## Reading passage
-- Opening Marker --

The President's Assassin
by Brian Haig
2005
Sean Drummond has three days to stop a threat against the president after the White House chief of staff is murdered. The hunt points toward a missing security insider, but the truth is less simple.
Man In The Middle
by Brian Haig
2007
Newly promoted Lieutenant Colonel Sean Drummond is asked to decide whether a powerful defense adviser's death was murder or suicide. The trail pulls him through U.S. intelligence channels and into the shadows of Iraq.
The Night Crew
by Brian Haig
2015
Lieutenant Colonel Sean Drummond is assigned to defend a young female soldier accused, with four others, of abusing Iraqi prisoners. Reunited with Katherine Carlson, he starts to see a darker strategy behind the scandal.
Series background & context
The Sean Drummond books are military legal thrillers with a very specific hook: the lawyer at the center of the case is not built like a safe pair of hands. Sean Drummond is an Army JAG officer, first a major and later a lieutenant colonel, with an infantry and special operations background. He knows the rules, but he also knows how people bend them when rank, secrets, and national security are on the table.
He is useful, which is not the same as being easy.
The series begins with Secret Sanction, where Drummond is sent into the Balkans to investigate whether U.S. Special Forces soldiers committed a massacre. That setup tells you a lot about the books that follow. Haig likes cases where the official version looks neat from a distance, then gets uglier as Drummond starts asking questions no one wants answered.
Each novel changes the pressure point. Mortal Allies sends him to South Korea for a politically explosive murder case involving an American officer and the son of a senior Korean defense official. The Kingmaker turns to treason, Russia, and a general with too many enemies. Private Sector drops Drummond into a Washington law firm, where a murder investigation brushes up against corporate power and Pentagon money.

-- Closing Marker --

## Raw data
-- Opening Marker --

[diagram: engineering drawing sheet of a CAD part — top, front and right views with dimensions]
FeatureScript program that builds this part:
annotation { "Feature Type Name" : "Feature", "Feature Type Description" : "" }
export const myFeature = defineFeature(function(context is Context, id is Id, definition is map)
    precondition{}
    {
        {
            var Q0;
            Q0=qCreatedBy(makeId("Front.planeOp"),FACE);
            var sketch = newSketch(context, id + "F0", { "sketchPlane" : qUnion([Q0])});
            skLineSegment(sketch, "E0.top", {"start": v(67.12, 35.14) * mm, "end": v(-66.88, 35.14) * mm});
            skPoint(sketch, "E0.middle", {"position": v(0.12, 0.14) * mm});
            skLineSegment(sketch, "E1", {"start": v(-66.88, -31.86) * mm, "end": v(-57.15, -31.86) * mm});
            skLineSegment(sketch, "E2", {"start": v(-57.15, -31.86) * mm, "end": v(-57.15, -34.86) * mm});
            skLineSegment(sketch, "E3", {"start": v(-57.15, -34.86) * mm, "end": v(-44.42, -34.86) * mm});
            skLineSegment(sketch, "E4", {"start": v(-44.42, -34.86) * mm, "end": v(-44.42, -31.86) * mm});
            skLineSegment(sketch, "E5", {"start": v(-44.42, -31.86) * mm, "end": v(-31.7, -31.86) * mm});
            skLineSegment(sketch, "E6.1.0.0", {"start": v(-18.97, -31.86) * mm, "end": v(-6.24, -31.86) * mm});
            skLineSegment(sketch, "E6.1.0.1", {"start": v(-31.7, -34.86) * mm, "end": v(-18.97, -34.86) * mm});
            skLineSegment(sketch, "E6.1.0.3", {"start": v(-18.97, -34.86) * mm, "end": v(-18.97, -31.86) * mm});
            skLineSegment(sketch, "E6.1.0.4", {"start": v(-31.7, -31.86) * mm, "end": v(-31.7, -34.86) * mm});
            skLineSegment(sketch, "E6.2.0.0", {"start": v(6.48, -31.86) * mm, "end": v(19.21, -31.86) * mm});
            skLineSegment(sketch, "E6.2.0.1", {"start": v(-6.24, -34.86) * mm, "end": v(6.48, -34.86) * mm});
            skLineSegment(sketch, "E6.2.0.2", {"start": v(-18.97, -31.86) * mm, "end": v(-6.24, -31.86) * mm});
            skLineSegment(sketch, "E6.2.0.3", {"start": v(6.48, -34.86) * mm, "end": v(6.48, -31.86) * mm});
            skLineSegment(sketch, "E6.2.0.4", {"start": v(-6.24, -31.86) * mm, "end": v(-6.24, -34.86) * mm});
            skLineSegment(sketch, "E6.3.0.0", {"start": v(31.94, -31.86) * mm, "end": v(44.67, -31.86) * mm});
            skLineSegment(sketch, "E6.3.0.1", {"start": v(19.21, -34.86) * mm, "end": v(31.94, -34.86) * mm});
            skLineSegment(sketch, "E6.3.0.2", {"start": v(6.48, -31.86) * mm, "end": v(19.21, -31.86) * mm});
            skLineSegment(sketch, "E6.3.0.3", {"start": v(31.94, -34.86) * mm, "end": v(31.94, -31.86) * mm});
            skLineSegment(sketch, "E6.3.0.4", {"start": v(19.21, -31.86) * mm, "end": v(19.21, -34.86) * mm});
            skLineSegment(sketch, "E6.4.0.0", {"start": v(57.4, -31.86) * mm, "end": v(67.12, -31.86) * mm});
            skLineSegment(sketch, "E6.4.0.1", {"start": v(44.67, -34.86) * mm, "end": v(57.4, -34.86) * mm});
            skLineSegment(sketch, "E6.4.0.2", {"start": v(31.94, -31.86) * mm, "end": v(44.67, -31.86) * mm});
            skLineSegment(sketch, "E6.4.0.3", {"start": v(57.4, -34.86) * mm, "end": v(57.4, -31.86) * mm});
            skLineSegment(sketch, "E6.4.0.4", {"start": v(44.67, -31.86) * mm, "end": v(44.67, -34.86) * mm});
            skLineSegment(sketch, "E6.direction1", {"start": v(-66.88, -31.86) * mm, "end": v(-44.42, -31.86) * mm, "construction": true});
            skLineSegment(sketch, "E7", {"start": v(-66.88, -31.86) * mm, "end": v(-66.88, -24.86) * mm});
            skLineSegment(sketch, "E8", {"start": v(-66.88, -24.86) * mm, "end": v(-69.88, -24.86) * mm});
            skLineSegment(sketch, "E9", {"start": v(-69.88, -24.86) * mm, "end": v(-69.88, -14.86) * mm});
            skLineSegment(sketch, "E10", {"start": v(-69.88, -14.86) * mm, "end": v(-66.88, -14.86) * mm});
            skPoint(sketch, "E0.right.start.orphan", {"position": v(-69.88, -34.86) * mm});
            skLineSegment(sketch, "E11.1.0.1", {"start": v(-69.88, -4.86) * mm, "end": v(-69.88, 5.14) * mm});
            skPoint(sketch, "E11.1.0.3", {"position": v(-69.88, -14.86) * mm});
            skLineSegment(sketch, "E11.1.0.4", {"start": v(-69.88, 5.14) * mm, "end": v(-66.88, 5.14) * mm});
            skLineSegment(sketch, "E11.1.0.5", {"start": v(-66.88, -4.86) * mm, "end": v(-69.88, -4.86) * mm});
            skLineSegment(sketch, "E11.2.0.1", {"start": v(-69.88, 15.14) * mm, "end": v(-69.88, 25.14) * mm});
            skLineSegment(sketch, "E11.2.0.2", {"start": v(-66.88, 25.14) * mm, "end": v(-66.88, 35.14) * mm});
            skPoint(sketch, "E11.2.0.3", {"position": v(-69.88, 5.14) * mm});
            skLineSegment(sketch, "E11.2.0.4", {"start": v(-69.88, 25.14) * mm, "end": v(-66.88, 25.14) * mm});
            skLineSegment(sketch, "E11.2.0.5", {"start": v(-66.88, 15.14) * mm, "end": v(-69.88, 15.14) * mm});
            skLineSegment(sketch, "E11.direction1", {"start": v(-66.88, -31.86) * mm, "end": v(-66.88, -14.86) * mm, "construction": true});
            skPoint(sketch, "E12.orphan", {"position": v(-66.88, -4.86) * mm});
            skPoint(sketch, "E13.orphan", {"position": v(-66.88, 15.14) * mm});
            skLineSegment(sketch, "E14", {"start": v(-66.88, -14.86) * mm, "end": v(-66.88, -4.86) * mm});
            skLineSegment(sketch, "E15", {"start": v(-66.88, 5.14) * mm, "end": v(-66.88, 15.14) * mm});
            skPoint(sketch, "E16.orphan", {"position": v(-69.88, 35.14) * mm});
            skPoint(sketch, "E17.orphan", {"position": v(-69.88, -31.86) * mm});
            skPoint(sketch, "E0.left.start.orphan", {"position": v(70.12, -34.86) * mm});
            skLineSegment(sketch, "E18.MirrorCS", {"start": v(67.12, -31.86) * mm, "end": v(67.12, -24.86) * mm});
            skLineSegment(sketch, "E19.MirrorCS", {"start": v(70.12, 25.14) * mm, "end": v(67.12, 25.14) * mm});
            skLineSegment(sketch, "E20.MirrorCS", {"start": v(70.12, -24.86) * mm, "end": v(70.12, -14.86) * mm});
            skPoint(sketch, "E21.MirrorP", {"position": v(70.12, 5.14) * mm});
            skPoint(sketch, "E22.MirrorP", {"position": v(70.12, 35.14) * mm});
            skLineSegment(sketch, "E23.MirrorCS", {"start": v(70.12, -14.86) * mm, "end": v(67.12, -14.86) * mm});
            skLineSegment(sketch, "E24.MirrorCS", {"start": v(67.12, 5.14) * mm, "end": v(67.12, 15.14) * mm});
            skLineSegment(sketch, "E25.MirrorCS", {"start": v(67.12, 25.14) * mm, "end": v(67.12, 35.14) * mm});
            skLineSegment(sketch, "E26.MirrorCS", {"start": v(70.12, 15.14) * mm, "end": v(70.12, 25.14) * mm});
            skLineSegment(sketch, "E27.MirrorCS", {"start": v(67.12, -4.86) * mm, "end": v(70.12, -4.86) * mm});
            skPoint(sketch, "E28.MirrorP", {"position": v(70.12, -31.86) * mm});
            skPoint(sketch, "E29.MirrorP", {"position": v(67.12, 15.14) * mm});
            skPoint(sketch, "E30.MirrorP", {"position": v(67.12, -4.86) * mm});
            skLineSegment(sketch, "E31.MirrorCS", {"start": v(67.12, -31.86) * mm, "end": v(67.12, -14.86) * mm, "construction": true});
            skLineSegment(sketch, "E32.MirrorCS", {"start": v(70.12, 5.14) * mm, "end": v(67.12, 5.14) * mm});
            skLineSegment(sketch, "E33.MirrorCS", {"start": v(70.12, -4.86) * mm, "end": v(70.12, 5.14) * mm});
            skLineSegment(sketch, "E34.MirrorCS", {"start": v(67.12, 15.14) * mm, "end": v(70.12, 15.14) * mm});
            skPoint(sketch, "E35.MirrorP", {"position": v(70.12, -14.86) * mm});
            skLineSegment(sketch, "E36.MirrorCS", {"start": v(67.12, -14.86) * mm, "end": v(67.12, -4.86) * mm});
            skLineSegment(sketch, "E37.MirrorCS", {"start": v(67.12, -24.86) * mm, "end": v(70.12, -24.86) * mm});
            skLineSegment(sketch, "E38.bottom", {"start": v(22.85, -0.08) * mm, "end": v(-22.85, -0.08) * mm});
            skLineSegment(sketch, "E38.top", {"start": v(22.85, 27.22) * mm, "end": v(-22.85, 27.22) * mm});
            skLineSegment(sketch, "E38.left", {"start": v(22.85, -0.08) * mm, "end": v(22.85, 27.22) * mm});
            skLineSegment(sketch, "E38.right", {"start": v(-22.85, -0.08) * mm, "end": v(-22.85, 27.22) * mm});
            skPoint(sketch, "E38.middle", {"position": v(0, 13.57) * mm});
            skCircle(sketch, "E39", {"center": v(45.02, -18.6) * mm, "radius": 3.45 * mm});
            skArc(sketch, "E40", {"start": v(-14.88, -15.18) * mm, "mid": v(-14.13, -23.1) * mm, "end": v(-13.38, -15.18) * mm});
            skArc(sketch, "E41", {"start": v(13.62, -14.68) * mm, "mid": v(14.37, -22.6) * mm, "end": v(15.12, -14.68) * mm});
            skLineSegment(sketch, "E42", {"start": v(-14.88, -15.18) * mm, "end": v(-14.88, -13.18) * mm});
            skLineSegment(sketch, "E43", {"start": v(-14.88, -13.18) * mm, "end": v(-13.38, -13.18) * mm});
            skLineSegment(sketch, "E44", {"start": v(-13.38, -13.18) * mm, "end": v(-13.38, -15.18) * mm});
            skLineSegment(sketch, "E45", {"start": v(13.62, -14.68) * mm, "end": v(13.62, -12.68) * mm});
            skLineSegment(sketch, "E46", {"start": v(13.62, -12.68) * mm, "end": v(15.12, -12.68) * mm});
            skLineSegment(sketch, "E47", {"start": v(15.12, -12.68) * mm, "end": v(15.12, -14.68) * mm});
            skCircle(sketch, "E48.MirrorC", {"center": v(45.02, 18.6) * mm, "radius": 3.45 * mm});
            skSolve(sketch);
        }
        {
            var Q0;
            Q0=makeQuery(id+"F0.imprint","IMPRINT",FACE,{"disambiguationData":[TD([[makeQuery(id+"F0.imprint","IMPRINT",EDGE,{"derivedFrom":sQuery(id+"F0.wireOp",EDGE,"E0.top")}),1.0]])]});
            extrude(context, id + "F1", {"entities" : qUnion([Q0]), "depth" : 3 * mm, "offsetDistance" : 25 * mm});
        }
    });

-- Closing Marker --

## Task item
Duplicate, word for word, everything in the text on Brian Haig's Sean Drummond novels from "The series begins" down to "and Pentagon money.".

## Your response
The series begins with Secret Sanction, where Drummond is sent into the Balkans to investigate whether U.S. Special Forces soldiers committed a massacre. That setup tells you a lot about the books that follow. Haig likes cases where the official version looks neat from a distance, then gets uglier as Drummond starts asking questions no one wants answered.
Each novel changes the pressure point. Mortal Allies sends him to South Korea for a politically explosive murder case involving an American officer and the son of a senior Korean defense official. The Kingmaker turns to treason, Russia, and a general with too many enemies. Private Sector drops Drummond into a Washington law firm, where a murder investigation brushes up against corporate power and Pentagon money.